## TASK ITEM
Reproduce exactly, and solely, the lines running from the top of the data below through the line with "List each element's", both inclusive. Omit pictures.

(INFORMATION)

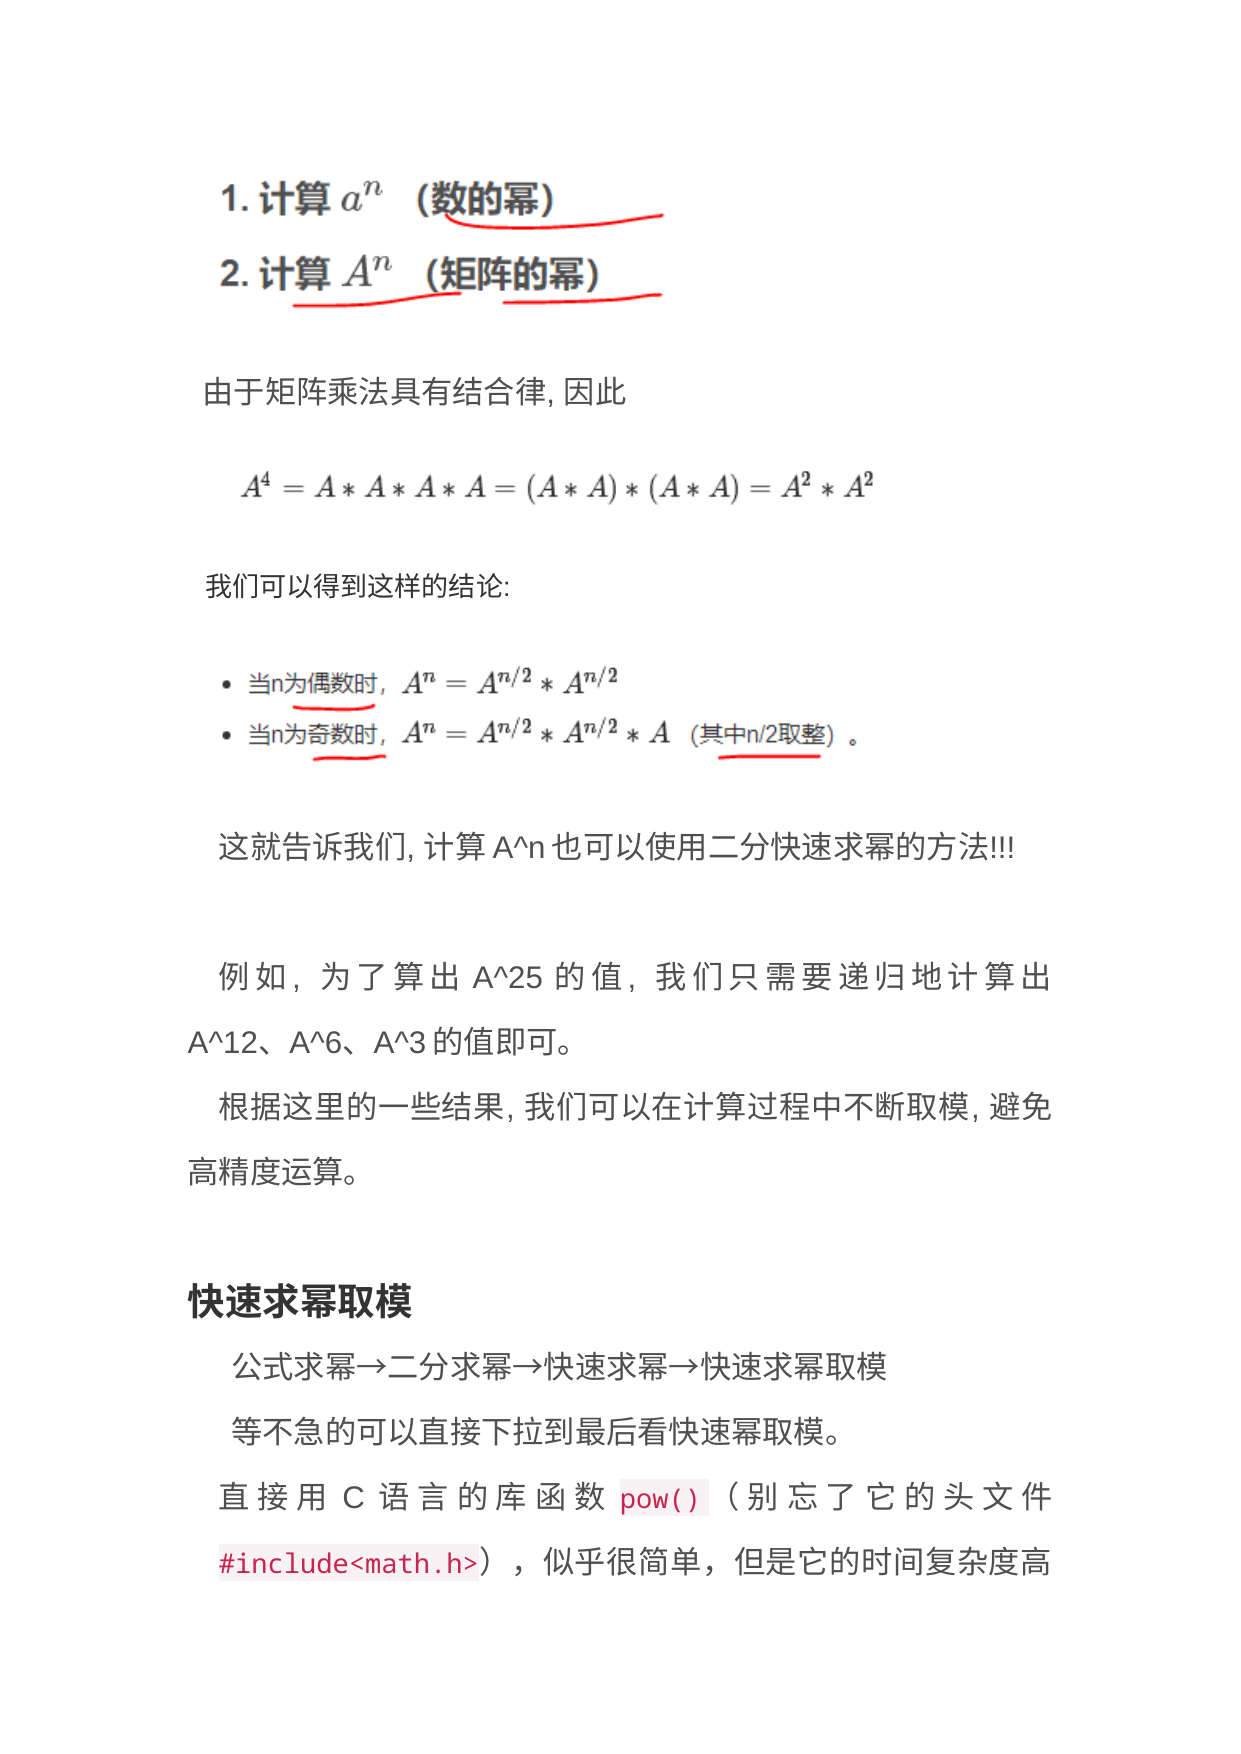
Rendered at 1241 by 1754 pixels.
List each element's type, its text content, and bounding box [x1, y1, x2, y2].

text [218, 1462, 1053, 1592]
text 根据这里的一些结果, 我们可以在计算过程中不断取模, 避免高精度运算。 [187, 1072, 1053, 1202]
text 由于矩阵乘法具有结合律, 因此 [187, 357, 1053, 422]
text 公式求幂→二分求幂→快速求幂→快速求幂取模 [187, 1332, 1053, 1397]
text 这就告诉我们, 计算A^n也可以使用二分快速求幂的方法!!! [187, 812, 1053, 877]
text 等不急的可以直接下拉到最后看快速幂取模。 [187, 1397, 1053, 1462]
text 我们可以得到这样的结论: [187, 552, 1053, 617]
text 快速求幂取模 [187, 1267, 1053, 1332]
picture [187, 162, 757, 316]
picture [187, 649, 1008, 765]
picture [187, 454, 973, 529]
text 例如, 为了算出A^25的值, 我们只需要递归地计算出A^12、A^6、A^3的值即可。 [187, 942, 1053, 1072]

(End INFORMATION)

## OUTPUT
Rendered at 1241 by 1754 pixels.
List each element's type, its text content, and bounding box [x1, y1, x2, y2].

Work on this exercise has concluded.